Miss Powell submitted that in November 2009 Mr Gutermann did not appreciate how much Mr Hartley had taken. I accept that. He did know that Mr Hartley had been embezzling substantial sums. He chose for his own reasons not to dismiss Mr Hartley, but to employ him under a new contract. Even when he must have had a much clearer idea of the sums involved he did not dismiss him. So the contract continued, and Mr Hartley is entitled to enforce his rights under it however unmeritorious his conduct may have been or continued to be.

26.

I conclude therefore that Mr Hartley has a right to bonus or commission, the terms of which will have to be determined by the court. It seems to me at present that broadly that can be expressed as whatever is most reasonable in all the circumstances: but I heard no argument as to that.
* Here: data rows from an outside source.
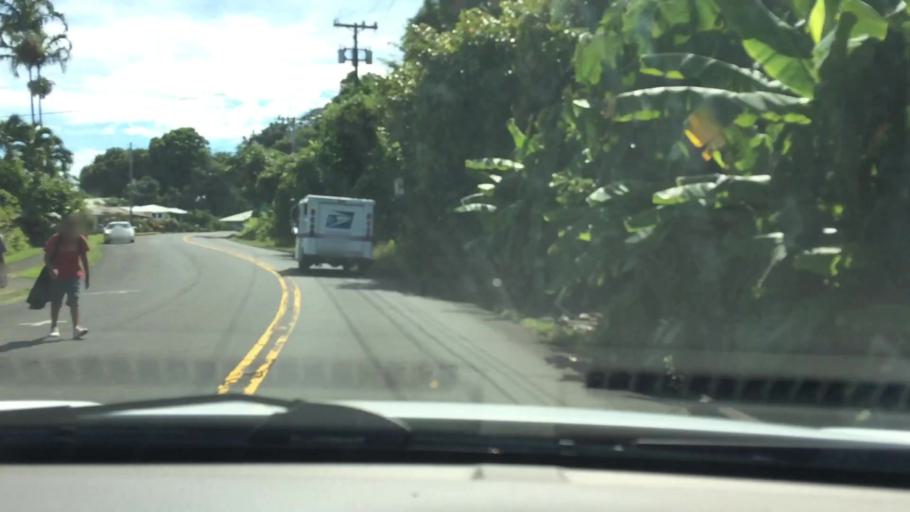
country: US
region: Hawaii
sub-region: Hawaii County
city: Hilo
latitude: 19.7255
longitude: -155.0914
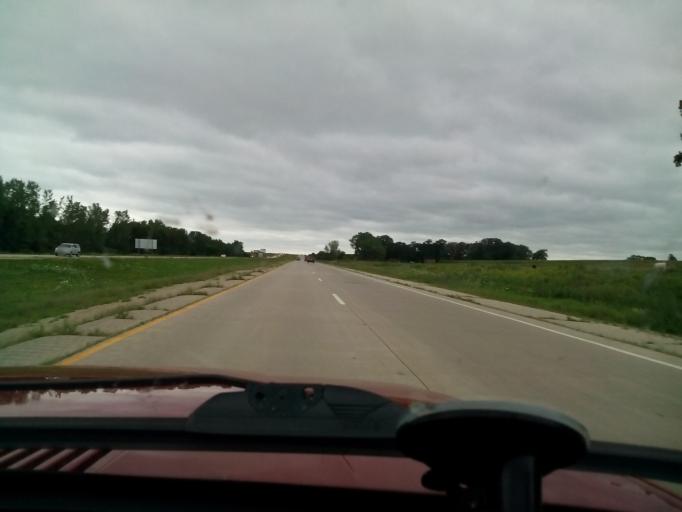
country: US
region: Wisconsin
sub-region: Columbia County
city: Columbus
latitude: 43.2996
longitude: -89.0585
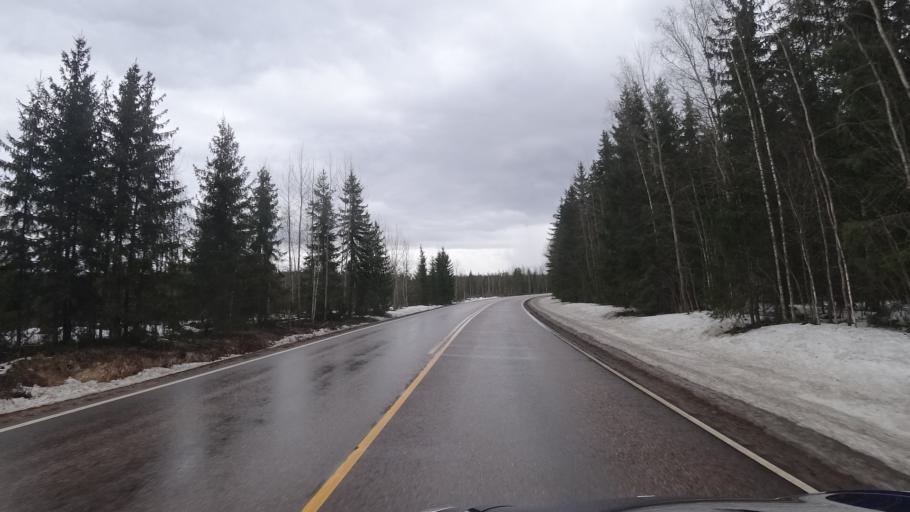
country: FI
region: Uusimaa
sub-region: Loviisa
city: Lapinjaervi
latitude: 60.7322
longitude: 26.2258
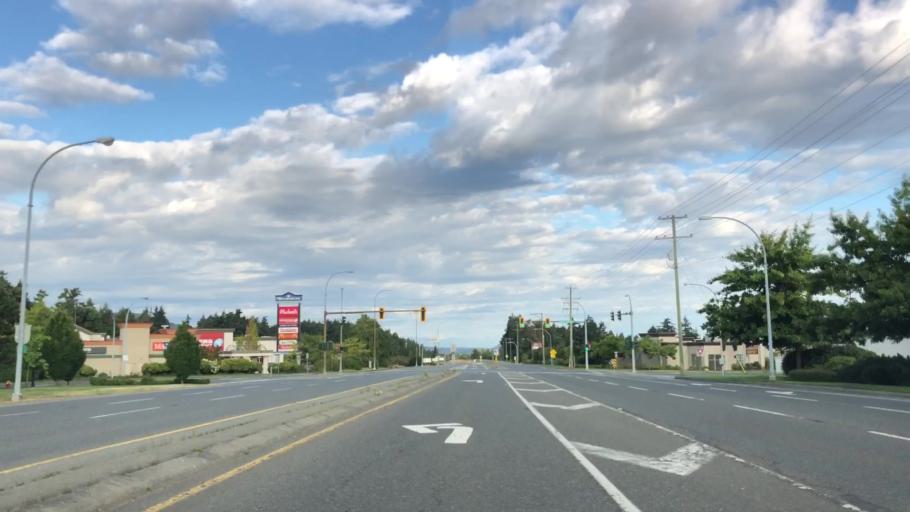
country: CA
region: British Columbia
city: Nanaimo
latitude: 49.2398
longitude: -124.0528
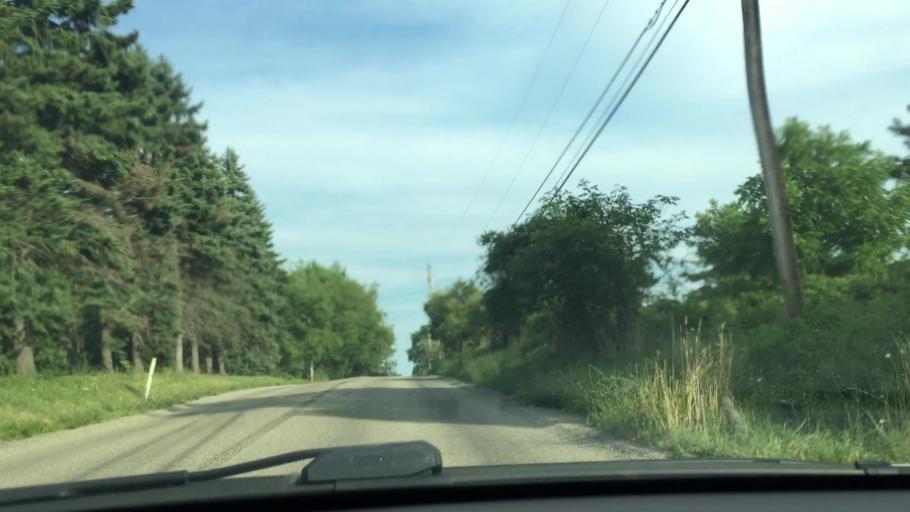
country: US
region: Pennsylvania
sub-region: Butler County
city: Seven Fields
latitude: 40.6809
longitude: -80.0732
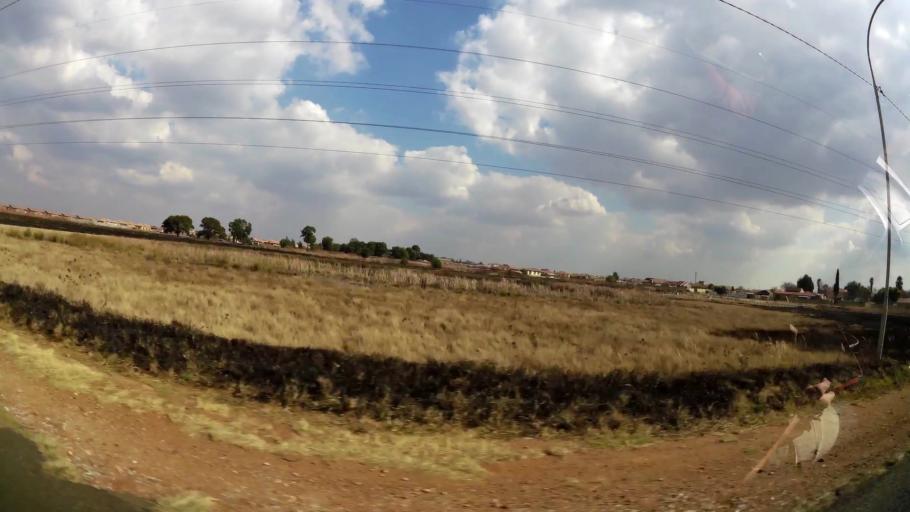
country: ZA
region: Gauteng
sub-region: Ekurhuleni Metropolitan Municipality
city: Benoni
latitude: -26.1235
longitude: 28.3817
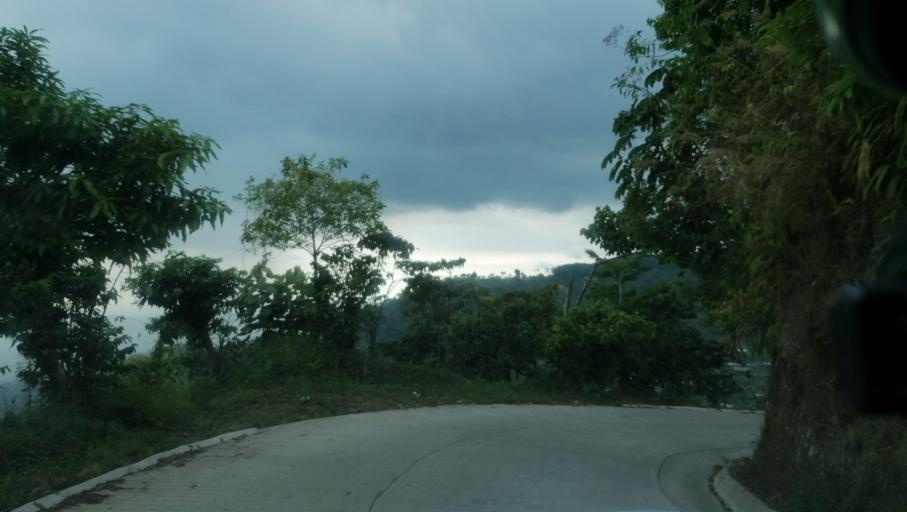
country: MX
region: Chiapas
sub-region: Cacahoatan
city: Benito Juarez
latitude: 15.0717
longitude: -92.1659
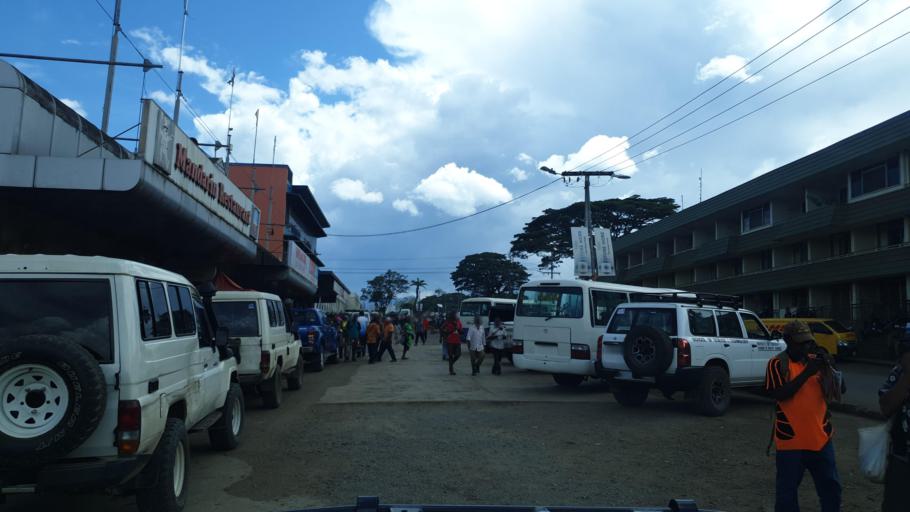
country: PG
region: Eastern Highlands
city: Goroka
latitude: -6.0730
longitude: 145.3952
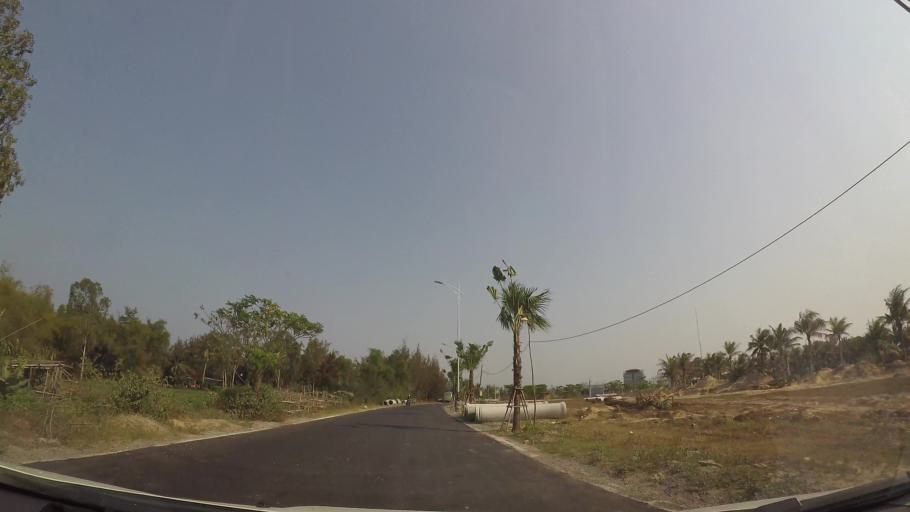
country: VN
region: Da Nang
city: Ngu Hanh Son
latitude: 15.9588
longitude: 108.2813
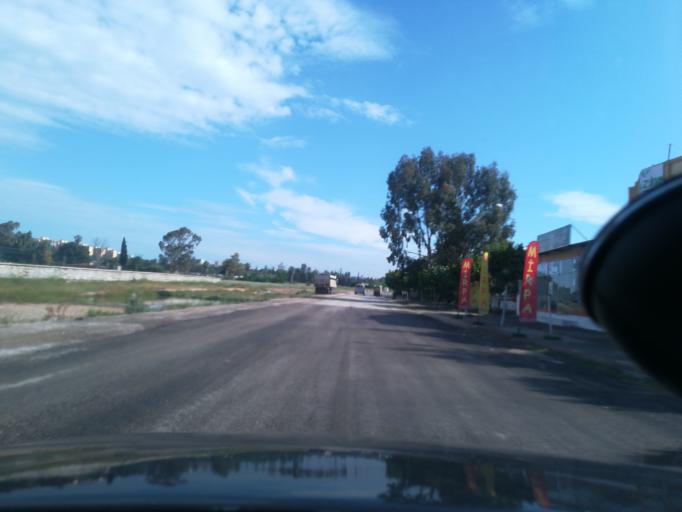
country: TR
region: Adana
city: Adana
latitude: 37.0193
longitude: 35.3627
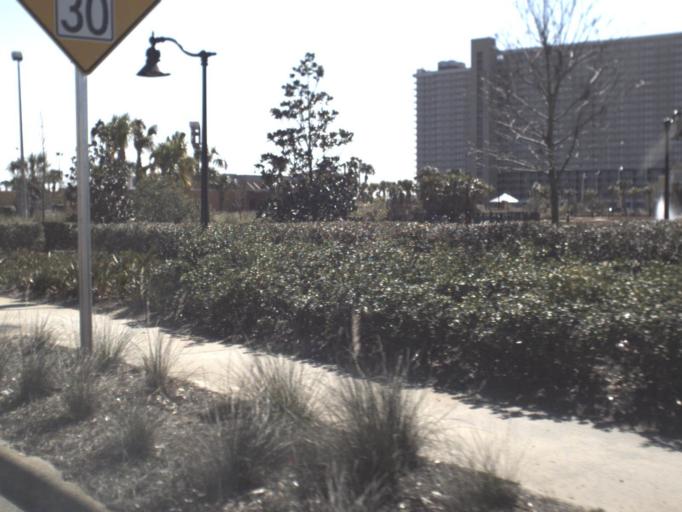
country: US
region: Florida
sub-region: Bay County
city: Panama City Beach
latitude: 30.1797
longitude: -85.8022
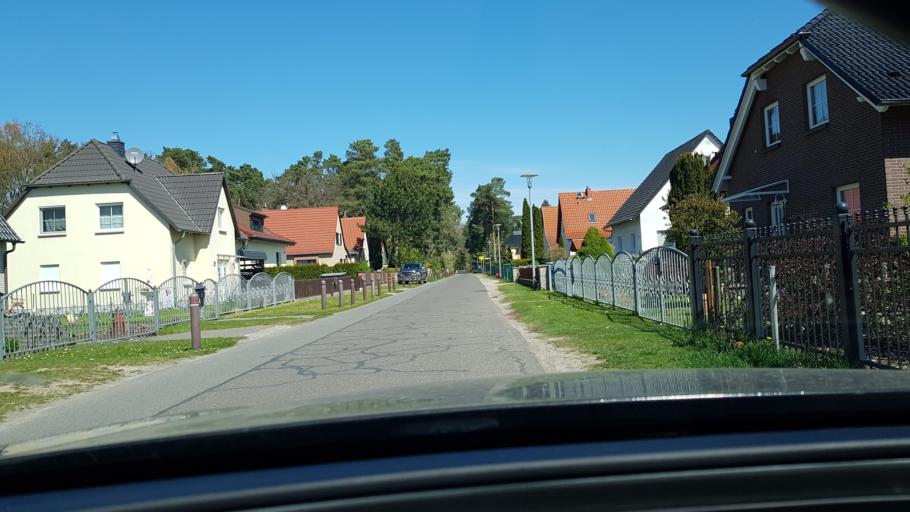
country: DE
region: Brandenburg
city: Rangsdorf
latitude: 52.3408
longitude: 13.4029
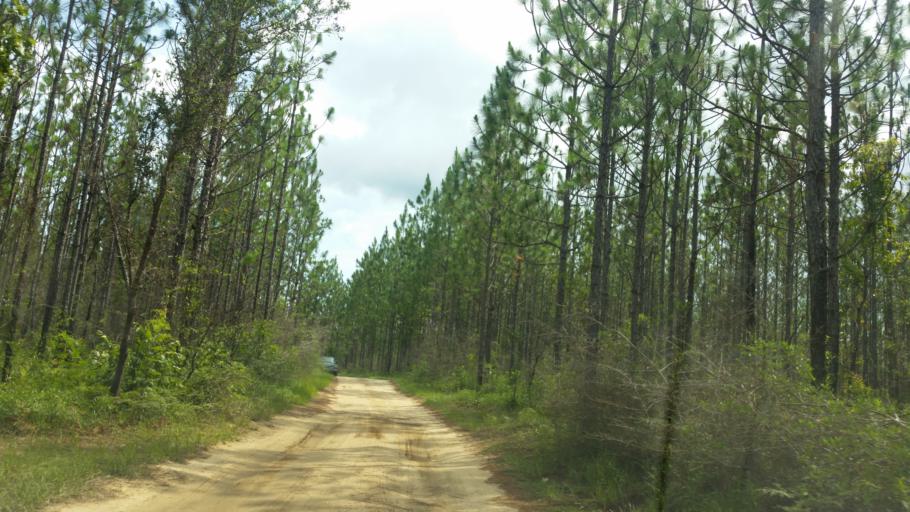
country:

It may well be that the court’s task will not be easy. But if the law has set it a difficult task, so be it.

27.

I return to the question which I raised earlier as to whether Mr Hartley is not able to put his case in this way because a claim for a reasonable commission, a commission on a quantum meruit basis, was not raised in his pleading. He drafted his own pleadings, but he was represented by counsel at trial. I approach the question with the over-riding objective stated in CPR 1.1 in mind, namely to deal with cases justly. I was not referred to any authorities as to how I should approach the question, and I do not complain about that. I have however considered the Court of Appeal’s guidance as to the principles on which the court will exercise its discretion to give permission to amend in Swain-Mason v Mills & Reeve [2011] EWCA Civ 14, [2011] 1WLR 2735.

28.

Unlike the situation in the majority of cases relating to amendment of pleadings and in Swain-Mason, here there are no new facts being raised, there is no question of an adjournment, there is no question of costs of substance arising by reason of the submission not having been raised earlier. The question is one as to the correct legal outcome following findings of fact on matters that were fully investigated at the trial. Contrary to Miss Powell’s submission I do not think that cross-examination would have been materially different if Mr Newman’s opening oral submissions had considered the possibility of a quantum meruit. In addition to a claim for bonus in the period in question not having been pleaded earlier, it is still not pleaded and no application to amend was made. However, given that the matter was fully raised in Mr Newman’s written submissions for the further argument, an amendment would have achieved nothing save additional costs. So, in the unusual situation which has developed, I have concluded that Mr Hartley should be permitted to put his case in this way rather than being deprived of the claim. I consider that there is no unfairness to the claimants of any real substance in his being allowed to do so.

29.

The assessment of what money Mr Hartley is entitled to in respect of this period will form part of Phase 2, as would always have been the case. Further directions will be required, which I hope can be agreed between counsel.